Rispetto alle opere precedenti, del cui recupero unitamente a questa non potete sottrarvi, non foss’altro perché sono tutte disponibili gratuitamente su youtube (l’edizione fisica è quasi sempre in tiratura limitatissima), 'Oscuramenti' propone alcune novità, oltre ad una maggiore stratificazione dell’interazione tra basso distorto e sinth che qui vengono utilizzati a tratti anch’essi distorti a costruire un contrappunto alle linee principali del basso.
La prima è l’abbandono del cantato tradizionale a favore dell’utilizzo del Grammelot, tecnica di vocalizzazione cara a Dario Fo che evoca l’espressione di parole ma in effetti si tratta solo di una sillabazione riempita di un’intenzione. Cosa che provoca nell’ascoltatore la “traduzione” in parole di quello che Matteo Zanella declama. In “Lucifero” ad esempio io ho sentito distintamente i versi: “figli demòni/figli bastardi”. Ma qui credo che l’abbia proprio detto.
Succede anche in “Invasione ed Assalto”, una singolare deviazione punk in stile CCCP dal suo classico dark/doom , dove mi sembra di percepire uno slogan politico sorretto da un riffing incalzante e una ritmica di batteria più canonica (lavorare/tribolare/divorare/telefonare/energia nucleare).

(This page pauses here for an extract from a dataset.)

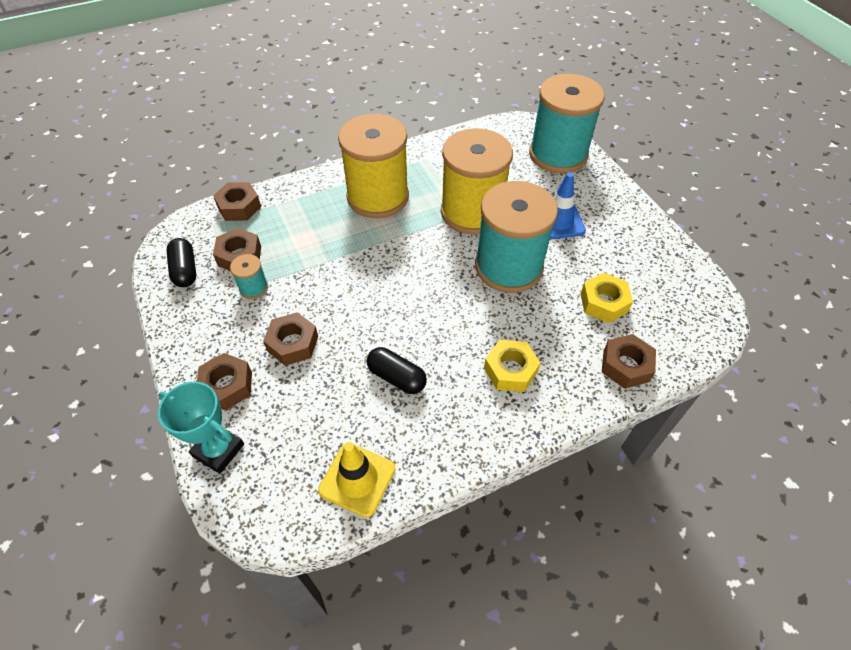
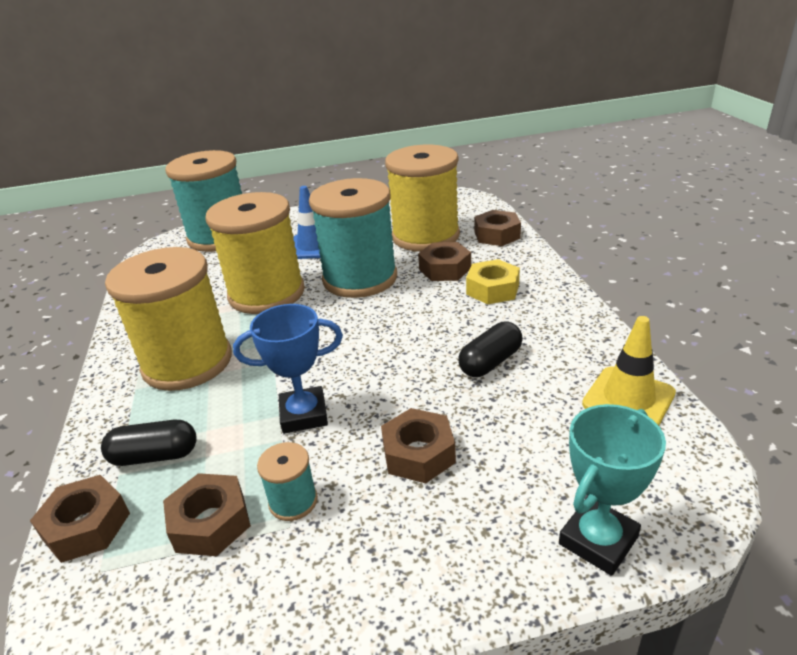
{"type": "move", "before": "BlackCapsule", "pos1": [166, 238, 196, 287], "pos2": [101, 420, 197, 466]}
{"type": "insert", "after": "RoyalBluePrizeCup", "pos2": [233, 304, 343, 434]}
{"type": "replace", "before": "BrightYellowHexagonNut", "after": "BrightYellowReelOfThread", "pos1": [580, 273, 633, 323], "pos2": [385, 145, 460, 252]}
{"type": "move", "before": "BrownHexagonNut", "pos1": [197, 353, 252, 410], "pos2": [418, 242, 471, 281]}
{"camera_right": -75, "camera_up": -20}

Agghiacciante, in senso positivo ovviamente, l’intermezzo di sinth distorto che prelude ad una ripresa in cui la voce si libra in un vocalizzo che ricorda qualcosa dei Bauhaus.
Come a voler bilanciare questo slancio di entusiasmo, arriva “La bara nera”, strumentale rallentatissimo con cui Padus ci ripiomba in un doom ancestrale che omaggia i Black Sabbath degli esordi.
Una nota di merito all’apertura di “Megera” in cui ad un arpeggio di basso fa da contrappunto un sinth distorto a tessere una melodia degna di una marcia nuziale demoniaca.
Il resto della tracklist ve lo lascio scoprire da soli, bisogna toccare con mano per capire di che grana sono fatti i Padus. Una grana ruvida che vi scorteccerà l’anima e vi lascerà soddisfatti e nudi come le vittime dei Supplizianti di Barker.